Record excerpts START

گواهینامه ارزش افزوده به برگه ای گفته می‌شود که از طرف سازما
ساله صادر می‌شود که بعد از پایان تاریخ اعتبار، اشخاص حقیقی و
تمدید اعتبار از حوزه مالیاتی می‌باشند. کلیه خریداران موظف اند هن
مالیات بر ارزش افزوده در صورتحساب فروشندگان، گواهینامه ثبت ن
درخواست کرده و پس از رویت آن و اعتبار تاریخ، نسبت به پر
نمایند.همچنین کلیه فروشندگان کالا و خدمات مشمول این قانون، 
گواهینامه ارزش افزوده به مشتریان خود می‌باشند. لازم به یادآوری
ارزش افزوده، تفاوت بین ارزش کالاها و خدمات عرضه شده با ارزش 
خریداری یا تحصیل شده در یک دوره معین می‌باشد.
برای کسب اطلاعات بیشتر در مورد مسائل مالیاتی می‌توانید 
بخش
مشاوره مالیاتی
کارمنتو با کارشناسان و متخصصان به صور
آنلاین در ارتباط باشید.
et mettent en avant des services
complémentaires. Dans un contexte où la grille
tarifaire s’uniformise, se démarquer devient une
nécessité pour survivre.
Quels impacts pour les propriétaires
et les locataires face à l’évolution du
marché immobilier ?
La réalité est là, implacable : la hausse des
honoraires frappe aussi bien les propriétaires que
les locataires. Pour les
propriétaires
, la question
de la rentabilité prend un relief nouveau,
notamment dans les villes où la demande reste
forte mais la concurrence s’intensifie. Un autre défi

Record excerpts END
Record excerpts START

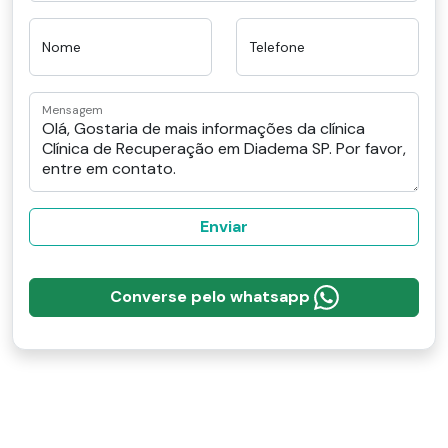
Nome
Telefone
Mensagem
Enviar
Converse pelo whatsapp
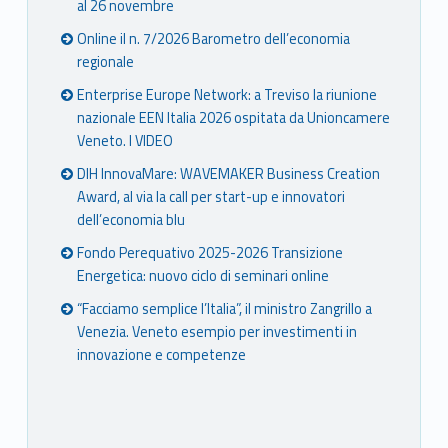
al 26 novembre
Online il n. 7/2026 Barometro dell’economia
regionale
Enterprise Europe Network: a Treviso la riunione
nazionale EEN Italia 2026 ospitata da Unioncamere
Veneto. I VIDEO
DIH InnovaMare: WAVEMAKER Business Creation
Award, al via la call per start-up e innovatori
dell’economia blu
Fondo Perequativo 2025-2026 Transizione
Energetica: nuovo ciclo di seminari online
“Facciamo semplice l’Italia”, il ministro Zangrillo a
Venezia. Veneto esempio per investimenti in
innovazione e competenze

Record excerpts END

_Job item:_
Working from the records above, write out verbatim only the lines from the line containing "Energetica: nuovo ciclo di seminari online" through the line containing "innovazione e competenze".

_Written solution:_
Energetica: nuovo ciclo di seminari online
“Facciamo semplice l’Italia”, il ministro Zangrillo a
Venezia. Veneto esempio per investimenti in
innovazione e competenze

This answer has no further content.